Только мой голос мог выдать меня – мой всегда монотонно-тихий, извиняющийся голос, испуганно реагирующий на любое обращение. Такого голоса не могло быть у Евы, обожающей Жака Превера и французские качественные мелодрамы с умными и всегда ускользающими диалогами. Часами я варьировала тембр, пока не остановилась на одном, уж никак не могущем вызвать подозрений и страшно далеком от меня прежней.
Это был низкий голос – низкий, но без вульгарности ресторанных певичек. Такой голос знает себе цену, он не позволит ущипнуть себя за задницу – разве что бокал шампанского за ваш счет, и больше никаких вольностей.
Я записывала возможные варианты этого голоса на Левин старенький магнитофон, забытый под кроватью в спальне, и гоняла его до одури, повторяя свой новый голос, вдалбливая его до автоматизма, – и это было похоже на лингафонные курсы. С той лишь разницей, что я приучала себя даже думать этим голосом.

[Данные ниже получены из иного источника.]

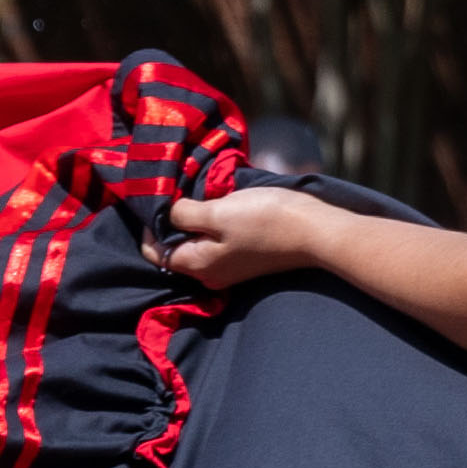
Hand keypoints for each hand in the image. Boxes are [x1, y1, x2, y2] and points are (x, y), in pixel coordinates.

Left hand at [153, 186, 333, 290]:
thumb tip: (166, 214)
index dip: (151, 226)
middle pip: (175, 250)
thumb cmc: (265, 220)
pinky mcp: (245, 260)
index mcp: (198, 265)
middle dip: (173, 224)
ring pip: (197, 245)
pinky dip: (212, 227)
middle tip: (179, 193)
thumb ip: (184, 214)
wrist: (315, 231)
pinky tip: (222, 207)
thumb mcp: (218, 212)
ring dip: (194, 223)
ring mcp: (229, 270)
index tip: (159, 199)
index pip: (155, 253)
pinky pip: (216, 244)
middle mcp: (210, 274)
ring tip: (200, 196)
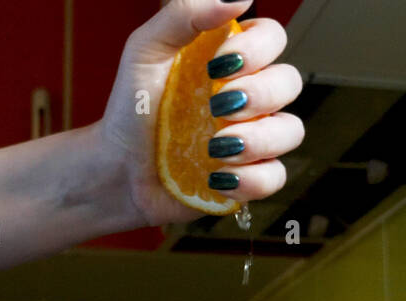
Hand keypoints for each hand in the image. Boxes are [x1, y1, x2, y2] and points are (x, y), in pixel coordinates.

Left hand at [97, 0, 304, 225]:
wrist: (114, 169)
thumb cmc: (131, 108)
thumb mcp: (146, 50)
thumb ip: (184, 14)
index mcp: (230, 59)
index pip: (272, 37)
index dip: (259, 47)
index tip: (220, 63)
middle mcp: (248, 96)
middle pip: (290, 82)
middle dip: (260, 93)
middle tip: (217, 105)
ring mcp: (251, 139)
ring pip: (291, 131)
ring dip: (259, 138)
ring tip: (216, 146)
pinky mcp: (246, 179)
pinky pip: (275, 177)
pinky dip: (252, 179)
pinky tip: (218, 176)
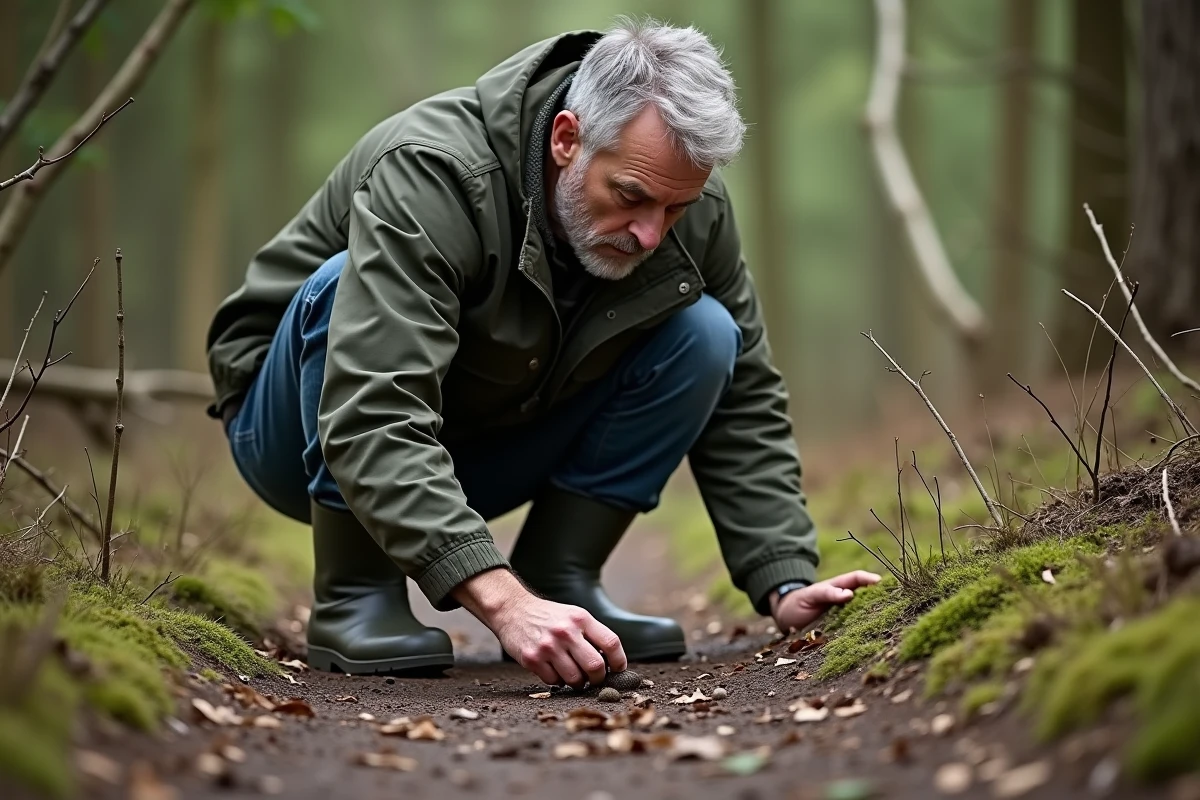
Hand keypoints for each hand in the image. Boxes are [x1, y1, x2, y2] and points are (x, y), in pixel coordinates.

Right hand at [452, 569, 626, 687]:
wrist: (512, 610)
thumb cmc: (548, 616)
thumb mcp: (573, 615)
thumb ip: (592, 634)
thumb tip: (612, 662)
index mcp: (580, 618)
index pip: (611, 643)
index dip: (619, 661)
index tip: (618, 669)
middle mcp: (566, 631)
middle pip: (596, 666)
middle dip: (598, 678)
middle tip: (595, 678)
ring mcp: (548, 646)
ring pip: (575, 679)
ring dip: (578, 682)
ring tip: (574, 675)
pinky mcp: (532, 659)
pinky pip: (554, 681)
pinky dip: (558, 681)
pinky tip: (555, 670)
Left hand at [770, 570, 880, 632]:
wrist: (786, 620)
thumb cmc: (799, 602)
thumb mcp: (811, 595)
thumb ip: (827, 593)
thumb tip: (849, 594)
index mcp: (839, 588)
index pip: (857, 579)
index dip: (870, 579)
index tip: (882, 582)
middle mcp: (845, 601)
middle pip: (867, 596)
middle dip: (881, 597)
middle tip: (896, 602)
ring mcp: (844, 616)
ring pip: (864, 614)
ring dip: (875, 616)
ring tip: (891, 620)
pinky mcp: (841, 632)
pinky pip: (855, 630)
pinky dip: (864, 632)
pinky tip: (875, 637)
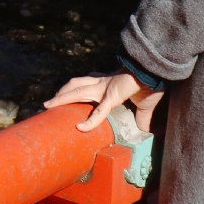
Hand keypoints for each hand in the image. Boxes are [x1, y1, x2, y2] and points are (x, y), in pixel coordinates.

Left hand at [43, 70, 163, 133]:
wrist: (155, 71)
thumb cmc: (151, 84)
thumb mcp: (145, 106)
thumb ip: (142, 118)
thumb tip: (146, 131)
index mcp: (108, 84)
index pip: (87, 84)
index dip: (76, 89)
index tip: (67, 94)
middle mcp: (102, 83)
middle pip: (75, 85)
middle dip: (62, 93)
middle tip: (48, 102)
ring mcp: (105, 88)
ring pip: (77, 91)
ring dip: (61, 98)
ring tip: (48, 105)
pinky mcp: (112, 96)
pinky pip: (99, 110)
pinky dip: (90, 121)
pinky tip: (80, 128)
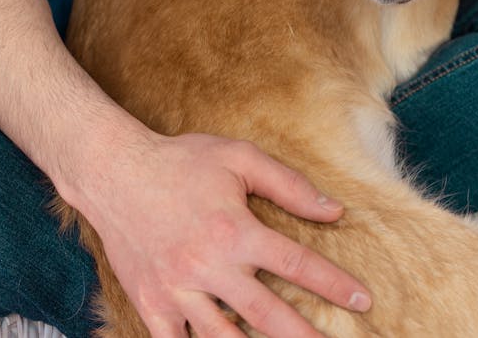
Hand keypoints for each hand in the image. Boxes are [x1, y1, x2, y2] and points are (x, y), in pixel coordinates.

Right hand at [86, 129, 369, 337]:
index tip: (363, 300)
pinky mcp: (151, 305)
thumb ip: (288, 184)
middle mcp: (209, 266)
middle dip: (306, 337)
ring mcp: (178, 291)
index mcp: (235, 230)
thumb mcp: (238, 157)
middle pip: (268, 317)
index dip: (334, 284)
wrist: (115, 172)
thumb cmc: (182, 160)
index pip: (296, 265)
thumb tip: (333, 210)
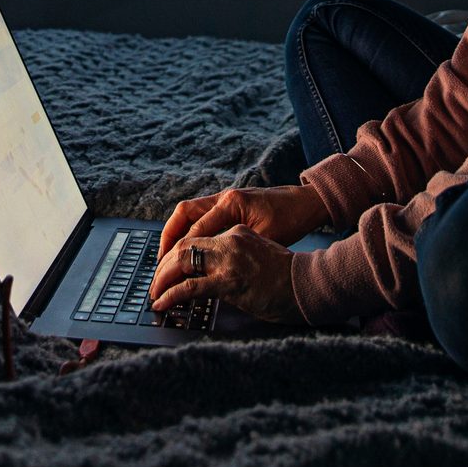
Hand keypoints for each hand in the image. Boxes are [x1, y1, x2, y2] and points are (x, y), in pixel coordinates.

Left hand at [147, 225, 302, 324]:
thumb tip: (210, 273)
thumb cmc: (286, 277)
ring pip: (182, 262)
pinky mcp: (229, 281)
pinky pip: (190, 287)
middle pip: (184, 246)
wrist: (307, 285)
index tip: (167, 268)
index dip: (176, 254)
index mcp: (237, 232)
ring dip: (162, 279)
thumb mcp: (258, 255)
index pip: (197, 238)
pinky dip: (171, 295)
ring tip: (155, 294)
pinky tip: (162, 303)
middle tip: (155, 282)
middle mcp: (230, 241)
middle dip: (163, 265)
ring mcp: (229, 260)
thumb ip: (234, 257)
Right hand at [157, 184, 328, 259]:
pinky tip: (187, 248)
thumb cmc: (291, 219)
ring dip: (176, 233)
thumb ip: (238, 248)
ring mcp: (225, 199)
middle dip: (168, 237)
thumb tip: (213, 267)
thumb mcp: (266, 238)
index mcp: (232, 203)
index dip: (182, 251)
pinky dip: (189, 230)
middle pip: (184, 213)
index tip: (170, 269)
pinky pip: (200, 215)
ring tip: (166, 256)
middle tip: (160, 262)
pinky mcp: (229, 205)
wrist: (307, 203)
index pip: (197, 229)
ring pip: (189, 212)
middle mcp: (224, 197)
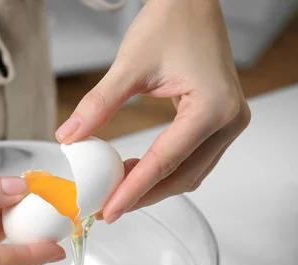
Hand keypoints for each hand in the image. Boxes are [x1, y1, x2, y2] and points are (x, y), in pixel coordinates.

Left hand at [55, 0, 250, 222]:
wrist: (191, 2)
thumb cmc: (169, 23)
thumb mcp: (129, 66)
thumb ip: (98, 105)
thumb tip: (68, 137)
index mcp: (213, 107)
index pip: (166, 161)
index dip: (133, 189)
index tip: (108, 210)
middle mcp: (229, 120)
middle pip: (182, 175)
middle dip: (143, 195)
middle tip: (107, 208)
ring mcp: (229, 123)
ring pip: (190, 173)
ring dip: (154, 186)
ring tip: (117, 192)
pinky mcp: (221, 121)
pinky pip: (193, 159)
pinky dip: (165, 171)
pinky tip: (136, 170)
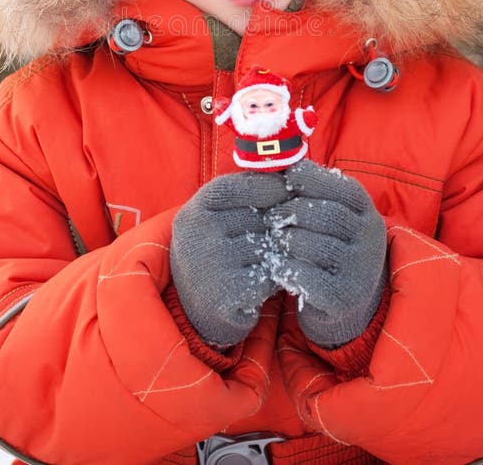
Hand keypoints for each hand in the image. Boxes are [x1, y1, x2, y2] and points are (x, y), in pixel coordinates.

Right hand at [170, 171, 289, 347]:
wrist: (200, 313)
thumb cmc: (219, 255)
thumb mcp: (218, 219)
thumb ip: (243, 195)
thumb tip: (289, 168)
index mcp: (193, 213)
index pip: (236, 187)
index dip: (266, 185)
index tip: (287, 188)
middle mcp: (197, 236)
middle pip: (258, 217)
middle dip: (276, 224)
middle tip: (278, 235)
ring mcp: (210, 265)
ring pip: (269, 245)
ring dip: (280, 252)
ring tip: (273, 259)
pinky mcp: (227, 293)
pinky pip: (272, 273)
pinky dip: (278, 277)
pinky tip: (270, 281)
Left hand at [268, 159, 386, 346]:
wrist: (345, 304)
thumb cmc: (329, 247)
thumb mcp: (330, 215)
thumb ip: (314, 191)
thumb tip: (282, 163)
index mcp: (367, 211)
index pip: (339, 186)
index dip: (308, 179)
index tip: (285, 180)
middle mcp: (370, 238)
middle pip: (323, 214)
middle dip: (290, 211)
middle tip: (271, 217)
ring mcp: (360, 270)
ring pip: (311, 244)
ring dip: (285, 241)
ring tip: (276, 242)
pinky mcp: (343, 298)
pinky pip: (305, 276)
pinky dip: (284, 268)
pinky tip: (278, 267)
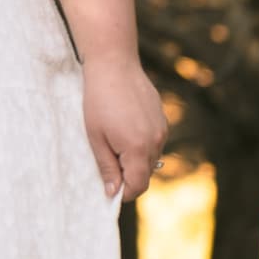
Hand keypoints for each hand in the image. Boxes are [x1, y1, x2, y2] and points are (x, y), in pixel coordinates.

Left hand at [83, 57, 164, 200]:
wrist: (114, 66)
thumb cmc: (99, 101)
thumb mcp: (96, 138)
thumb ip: (107, 167)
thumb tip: (112, 192)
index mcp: (137, 148)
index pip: (137, 185)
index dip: (124, 193)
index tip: (111, 190)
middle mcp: (155, 141)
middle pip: (145, 174)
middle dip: (128, 176)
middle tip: (107, 161)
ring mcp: (162, 130)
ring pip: (151, 158)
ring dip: (135, 159)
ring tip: (114, 140)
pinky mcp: (163, 120)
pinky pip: (154, 143)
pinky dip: (142, 144)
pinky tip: (125, 127)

Когда новый тембр прочно укрепился в моем сознании, я приступила к его расцветке. Он должен быть немного усталым, потому что женщина интересна только своим прошлым, в котором может наврать с три короба; он должен быть чувственным (Боже мой! Это бесстыдное искушающее имя Ева подвигло меня на эти подвиги – прав был Влад!); он должен был раздеть кого угодно и сам раздеться; но в нем должны иногда прорываться интонации маленькой девочки, страдающей лейкемией, – чтобы его хотелось защитить, прижать к груди и уже не отпускать.
"Ну, ты даешь, мать! – всплыл Иван, когда тренировки были закончены. – Не вовремя я умер!"
"Точно-точно! – поддержал Ивана Нимотси. – Не будь идиоткой, устраивайся на секс-телефон! Через неделю получишь звание ударника труда и уйму денег. Мужики будут к тебе в очередь стоять, даже из Ханты-Мансийска приедут по этому случаю, помяни мое слово!"
"Здорово получается… Ева”, – скромно похвалила меня Венька.
…Маску сняли через двенадцать дне и вместе со швами на груди.
Я снова была на даче Влада, в его операционной.
– Ну, посмотрим, что получилось! – Влад легко снял маску, она осталась в его руках, а в мое освобожденное беззащитное лицо впились иглы вполне безобидного, но уже основательно подзабытого воздуха.
– Надеюсь, все в порядке, доктор? – сказала я своим новым голосом, навсегда поселившимся во мне.